*** Input for this task Section Begins ***

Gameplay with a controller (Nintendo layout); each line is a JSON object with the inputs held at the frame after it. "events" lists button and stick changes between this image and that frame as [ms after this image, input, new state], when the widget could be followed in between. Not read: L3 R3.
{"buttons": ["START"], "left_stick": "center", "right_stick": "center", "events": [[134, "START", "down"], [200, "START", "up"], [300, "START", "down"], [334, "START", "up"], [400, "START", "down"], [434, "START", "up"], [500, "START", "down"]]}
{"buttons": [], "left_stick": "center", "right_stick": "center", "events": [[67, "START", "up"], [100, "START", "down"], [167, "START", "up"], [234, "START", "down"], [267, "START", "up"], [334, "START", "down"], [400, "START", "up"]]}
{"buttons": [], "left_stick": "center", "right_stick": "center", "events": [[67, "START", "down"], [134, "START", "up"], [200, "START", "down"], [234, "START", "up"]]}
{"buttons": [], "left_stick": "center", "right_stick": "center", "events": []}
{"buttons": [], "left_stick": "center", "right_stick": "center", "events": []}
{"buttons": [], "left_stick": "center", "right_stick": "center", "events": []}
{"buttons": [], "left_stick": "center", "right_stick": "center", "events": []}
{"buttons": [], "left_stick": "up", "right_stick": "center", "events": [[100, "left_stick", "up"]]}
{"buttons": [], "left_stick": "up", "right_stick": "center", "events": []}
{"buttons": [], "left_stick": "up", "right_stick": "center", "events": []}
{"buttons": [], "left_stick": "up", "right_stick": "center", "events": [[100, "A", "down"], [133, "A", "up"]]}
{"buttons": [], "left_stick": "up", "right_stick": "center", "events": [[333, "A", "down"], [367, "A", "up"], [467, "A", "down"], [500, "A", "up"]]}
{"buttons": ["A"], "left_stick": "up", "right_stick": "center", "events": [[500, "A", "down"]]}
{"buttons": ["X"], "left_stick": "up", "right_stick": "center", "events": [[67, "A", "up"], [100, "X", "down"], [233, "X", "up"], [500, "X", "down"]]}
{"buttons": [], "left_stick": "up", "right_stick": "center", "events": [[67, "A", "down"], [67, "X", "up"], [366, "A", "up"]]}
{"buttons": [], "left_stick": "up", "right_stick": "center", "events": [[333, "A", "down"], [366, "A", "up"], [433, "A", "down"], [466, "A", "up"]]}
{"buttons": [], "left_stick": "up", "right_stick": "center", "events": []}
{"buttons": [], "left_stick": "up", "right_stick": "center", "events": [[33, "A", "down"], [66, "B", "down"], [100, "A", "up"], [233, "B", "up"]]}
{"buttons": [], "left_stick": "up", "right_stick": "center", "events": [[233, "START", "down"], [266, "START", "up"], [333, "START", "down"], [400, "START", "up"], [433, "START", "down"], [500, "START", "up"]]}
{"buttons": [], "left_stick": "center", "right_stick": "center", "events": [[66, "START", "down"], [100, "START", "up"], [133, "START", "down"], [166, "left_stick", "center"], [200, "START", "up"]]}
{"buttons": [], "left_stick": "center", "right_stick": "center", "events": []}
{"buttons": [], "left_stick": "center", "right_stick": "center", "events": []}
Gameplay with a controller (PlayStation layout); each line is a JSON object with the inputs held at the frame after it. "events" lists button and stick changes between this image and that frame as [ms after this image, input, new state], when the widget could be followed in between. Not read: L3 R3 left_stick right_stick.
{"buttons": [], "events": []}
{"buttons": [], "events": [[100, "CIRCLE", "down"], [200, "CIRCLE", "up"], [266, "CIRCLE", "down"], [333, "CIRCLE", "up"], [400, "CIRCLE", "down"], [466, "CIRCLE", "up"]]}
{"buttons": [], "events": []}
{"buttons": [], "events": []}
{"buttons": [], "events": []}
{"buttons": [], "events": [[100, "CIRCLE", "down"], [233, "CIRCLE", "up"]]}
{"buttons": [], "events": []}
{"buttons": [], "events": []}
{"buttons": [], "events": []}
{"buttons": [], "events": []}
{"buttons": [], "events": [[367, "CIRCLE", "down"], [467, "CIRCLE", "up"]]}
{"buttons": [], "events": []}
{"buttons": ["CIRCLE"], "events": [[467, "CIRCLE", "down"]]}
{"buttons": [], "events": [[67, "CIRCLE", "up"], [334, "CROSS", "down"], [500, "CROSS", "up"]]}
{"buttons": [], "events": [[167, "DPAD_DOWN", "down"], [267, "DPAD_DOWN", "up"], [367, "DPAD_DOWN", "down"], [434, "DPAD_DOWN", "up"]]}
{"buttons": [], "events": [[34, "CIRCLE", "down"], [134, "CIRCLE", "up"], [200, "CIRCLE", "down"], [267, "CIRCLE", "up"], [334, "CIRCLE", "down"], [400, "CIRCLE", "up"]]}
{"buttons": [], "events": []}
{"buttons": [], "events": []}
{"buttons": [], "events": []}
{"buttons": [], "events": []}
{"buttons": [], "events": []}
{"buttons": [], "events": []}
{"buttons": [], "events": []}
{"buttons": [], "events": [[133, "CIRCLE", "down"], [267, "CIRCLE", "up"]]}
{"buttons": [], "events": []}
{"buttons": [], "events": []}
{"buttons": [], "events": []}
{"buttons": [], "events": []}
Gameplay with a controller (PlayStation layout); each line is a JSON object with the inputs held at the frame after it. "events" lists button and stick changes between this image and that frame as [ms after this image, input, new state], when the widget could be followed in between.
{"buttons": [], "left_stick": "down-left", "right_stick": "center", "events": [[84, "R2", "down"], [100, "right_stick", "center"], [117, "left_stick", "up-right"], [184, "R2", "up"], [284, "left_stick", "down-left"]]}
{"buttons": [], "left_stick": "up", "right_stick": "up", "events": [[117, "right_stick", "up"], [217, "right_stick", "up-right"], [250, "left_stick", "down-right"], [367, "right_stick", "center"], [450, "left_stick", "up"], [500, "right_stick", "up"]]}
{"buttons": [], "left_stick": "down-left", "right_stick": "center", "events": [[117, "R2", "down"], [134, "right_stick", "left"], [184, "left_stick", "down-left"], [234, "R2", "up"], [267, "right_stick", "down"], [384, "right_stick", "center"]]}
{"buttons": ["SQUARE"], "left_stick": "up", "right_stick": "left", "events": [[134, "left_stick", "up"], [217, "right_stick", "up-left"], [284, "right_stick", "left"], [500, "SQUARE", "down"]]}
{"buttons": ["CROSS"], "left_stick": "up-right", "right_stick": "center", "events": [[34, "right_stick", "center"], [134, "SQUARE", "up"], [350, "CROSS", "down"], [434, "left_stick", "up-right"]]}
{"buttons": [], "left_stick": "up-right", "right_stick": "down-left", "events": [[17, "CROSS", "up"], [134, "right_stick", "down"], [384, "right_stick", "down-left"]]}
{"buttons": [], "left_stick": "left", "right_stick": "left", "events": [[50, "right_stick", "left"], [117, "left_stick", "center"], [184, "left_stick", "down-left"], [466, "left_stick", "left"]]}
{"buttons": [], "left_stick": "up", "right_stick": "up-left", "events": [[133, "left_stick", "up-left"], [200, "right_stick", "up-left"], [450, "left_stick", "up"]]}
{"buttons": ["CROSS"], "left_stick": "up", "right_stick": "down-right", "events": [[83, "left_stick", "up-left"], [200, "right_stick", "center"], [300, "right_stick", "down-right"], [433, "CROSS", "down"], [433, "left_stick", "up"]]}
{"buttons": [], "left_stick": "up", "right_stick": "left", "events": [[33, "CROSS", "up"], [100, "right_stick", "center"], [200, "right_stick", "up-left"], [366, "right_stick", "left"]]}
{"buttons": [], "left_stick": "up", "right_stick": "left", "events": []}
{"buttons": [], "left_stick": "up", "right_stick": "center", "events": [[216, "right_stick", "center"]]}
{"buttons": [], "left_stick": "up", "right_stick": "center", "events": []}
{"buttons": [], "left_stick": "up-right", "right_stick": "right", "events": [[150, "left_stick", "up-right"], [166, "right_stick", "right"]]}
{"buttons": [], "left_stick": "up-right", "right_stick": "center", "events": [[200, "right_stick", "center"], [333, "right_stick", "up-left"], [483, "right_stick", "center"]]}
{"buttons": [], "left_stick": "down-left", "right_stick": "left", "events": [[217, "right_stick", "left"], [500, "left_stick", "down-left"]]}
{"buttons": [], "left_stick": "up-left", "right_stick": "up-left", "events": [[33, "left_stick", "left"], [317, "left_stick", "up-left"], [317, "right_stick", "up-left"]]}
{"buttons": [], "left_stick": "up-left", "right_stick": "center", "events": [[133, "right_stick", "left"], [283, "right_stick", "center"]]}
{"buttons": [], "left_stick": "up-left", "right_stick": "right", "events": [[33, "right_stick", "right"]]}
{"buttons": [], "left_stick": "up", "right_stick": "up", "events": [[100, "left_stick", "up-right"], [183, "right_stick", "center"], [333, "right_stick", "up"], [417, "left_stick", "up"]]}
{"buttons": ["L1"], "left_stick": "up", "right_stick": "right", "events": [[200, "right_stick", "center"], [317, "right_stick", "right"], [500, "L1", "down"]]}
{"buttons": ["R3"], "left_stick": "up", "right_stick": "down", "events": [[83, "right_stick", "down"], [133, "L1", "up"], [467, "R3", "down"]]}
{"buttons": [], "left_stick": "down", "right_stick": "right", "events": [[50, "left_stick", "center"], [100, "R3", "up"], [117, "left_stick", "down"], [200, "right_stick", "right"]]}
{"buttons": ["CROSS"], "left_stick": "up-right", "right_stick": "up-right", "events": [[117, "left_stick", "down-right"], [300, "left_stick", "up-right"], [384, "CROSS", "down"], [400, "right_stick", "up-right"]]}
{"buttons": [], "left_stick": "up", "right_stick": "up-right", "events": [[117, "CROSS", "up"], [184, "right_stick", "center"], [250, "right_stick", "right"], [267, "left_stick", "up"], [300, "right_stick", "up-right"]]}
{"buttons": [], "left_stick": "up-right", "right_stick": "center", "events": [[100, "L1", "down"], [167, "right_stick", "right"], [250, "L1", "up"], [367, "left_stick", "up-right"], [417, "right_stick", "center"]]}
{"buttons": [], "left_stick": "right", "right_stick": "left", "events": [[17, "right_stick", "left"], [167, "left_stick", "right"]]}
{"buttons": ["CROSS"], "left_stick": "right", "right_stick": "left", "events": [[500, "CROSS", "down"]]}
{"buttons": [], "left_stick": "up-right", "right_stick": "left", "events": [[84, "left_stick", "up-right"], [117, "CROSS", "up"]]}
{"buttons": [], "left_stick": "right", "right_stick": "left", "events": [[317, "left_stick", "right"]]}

*** Input for this task Section Ends ***

> _Directions for this task_: Count up the lines in the records where the string "SQUARE" appears. Your reply is that number alone.

> _Solution to the problem_: 2